The Autonomous In-Situ Biogeochemical Sensor System (ABISS)

One of the primary obstacles to furthering our understanding of microbial activity in situ is the limited number of systems available to collect co-registered geochemical and microbial data and samples. There is certainly a long history of fluid sampling systems in marine science, and a variety of sensors available to measure microbially relevant compounds. However, we posit that we can better ally microbial identity and activity to biogeochemical cycles by developing a robust system that A) enables simultaneous collection of samples for microbial and geochemical analyses across an appropriate range of spatial and temporal scales, and B) allows the user to actively control the sampling system and instrument runtime programs.

The ABISS an “open source” autonomous vehicle lander (AVL) that collects co-registered samples and in situ data for allying microbial diversity and gene expression (via DNA and RNA analyses, respectively) with microbial activity (via in situ stable isotopic tracers and analyses) and geochemistry (via in situ and lab-based geochemical measurements).
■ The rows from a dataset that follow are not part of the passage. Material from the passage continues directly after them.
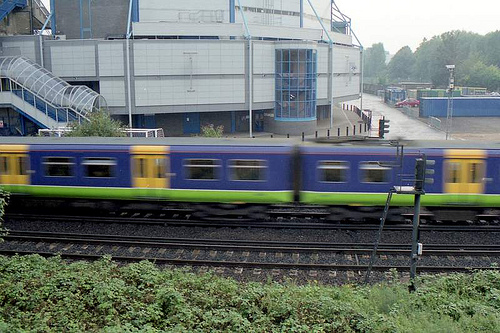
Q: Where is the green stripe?
A: On the bottom of the train.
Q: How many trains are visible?
A: One.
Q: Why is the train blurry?
A: It is moving fast.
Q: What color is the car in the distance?
A: Red.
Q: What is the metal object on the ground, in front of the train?
A: A second set of tracks.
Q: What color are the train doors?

The field-proven core components include an in-situ mass spectrometer, a pH/Eh meter, an in-situ methane/DIC isotope analyzer (optional), an oxygen optode, and a state-of-the art optical modem with “broadband” transmission rates through water. This is a lander built around a heavily modified WHOI seafloor elevator and carries lithium batteries that provide up to 18kWh to the underwater mass spectrometer, fluid samplers, in situ pH and oxygen sensors, and a high-performance optical modem for broadband transmission through water. It is designed for both shorter-term, higher-power deployments and longer-term ultralow power deployments. It also served as a testbed for developing more sophisticated optical communication protocols that might be of value to future missions to the outer ocean moons of our solar system.

All parts and drawings are available upon request.